TASK:
Each line below should be copied exactly as it stands.

Data items

• • • • • • •

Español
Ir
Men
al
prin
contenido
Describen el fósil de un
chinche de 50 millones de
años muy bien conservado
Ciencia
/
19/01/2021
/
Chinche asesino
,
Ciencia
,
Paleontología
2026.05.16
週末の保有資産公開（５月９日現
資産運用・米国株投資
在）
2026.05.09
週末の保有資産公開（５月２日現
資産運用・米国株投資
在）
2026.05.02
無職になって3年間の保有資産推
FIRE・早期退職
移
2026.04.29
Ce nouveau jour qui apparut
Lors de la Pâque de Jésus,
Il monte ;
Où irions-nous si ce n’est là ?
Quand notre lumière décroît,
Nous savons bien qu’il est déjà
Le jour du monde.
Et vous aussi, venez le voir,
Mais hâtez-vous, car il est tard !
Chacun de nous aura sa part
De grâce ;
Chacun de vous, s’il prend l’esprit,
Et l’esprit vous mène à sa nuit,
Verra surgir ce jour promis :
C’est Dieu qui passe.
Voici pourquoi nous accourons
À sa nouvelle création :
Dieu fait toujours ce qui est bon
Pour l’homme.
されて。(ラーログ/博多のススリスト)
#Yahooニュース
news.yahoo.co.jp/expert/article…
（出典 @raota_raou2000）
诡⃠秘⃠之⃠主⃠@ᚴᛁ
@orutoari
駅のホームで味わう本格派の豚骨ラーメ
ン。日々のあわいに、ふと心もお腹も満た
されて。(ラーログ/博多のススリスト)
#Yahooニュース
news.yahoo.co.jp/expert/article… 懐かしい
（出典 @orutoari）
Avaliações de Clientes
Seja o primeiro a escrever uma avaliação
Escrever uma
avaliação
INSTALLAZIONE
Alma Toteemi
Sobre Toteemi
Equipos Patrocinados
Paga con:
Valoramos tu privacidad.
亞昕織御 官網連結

• • • • • • •

SOLUTION TO THIS TASK:
Español
Ir
Men
al
prin
contenido
Describen el fósil de un
chinche de 50 millones de
años muy bien conservado
Ciencia
/
19/01/2021
/
Chinche asesino
,
Ciencia
,
Paleontología
2026.05.16
週末の保有資産公開（５月９日現
資産運用・米国株投資
在）
2026.05.09
週末の保有資産公開（５月２日現
資産運用・米国株投資
在）
2026.05.02
無職になって3年間の保有資産推
FIRE・早期退職
移
2026.04.29
Ce nouveau jour qui apparut
Lors de la Pâque de Jésus,
Il monte ;
Où irions-nous si ce n’est là ?
Quand notre lumière décroît,
Nous savons bien qu’il est déjà
Le jour du monde.
Et vous aussi, venez le voir,
Mais hâtez-vous, car il est tard !
Chacun de nous aura sa part
De grâce ;
Chacun de vous, s’il prend l’esprit,
Et l’esprit vous mène à sa nuit,
Verra surgir ce jour promis :
C’est Dieu qui passe.
Voici pourquoi nous accourons
À sa nouvelle création :
Dieu fait toujours ce qui est bon
Pour l’homme.
されて。(ラーログ/博多のススリスト)
#Yahooニュース
news.yahoo.co.jp/expert/article…
（出典 @raota_raou2000）
诡⃠秘⃠之⃠主⃠@ᚴᛁ
@orutoari
駅のホームで味わう本格派の豚骨ラーメ
ン。日々のあわいに、ふと心もお腹も満た
されて。(ラーログ/博多のススリスト)
#Yahooニュース
news.yahoo.co.jp/expert/article… 懐かしい
（出典 @orutoari）
Avaliações de Clientes
Seja o primeiro a escrever uma avaliação
Escrever uma
avaliação
INSTALLAZIONE
Alma Toteemi
Sobre Toteemi
Equipos Patrocinados
Paga con:
Valoramos tu privacidad.
亞昕織御 官網連結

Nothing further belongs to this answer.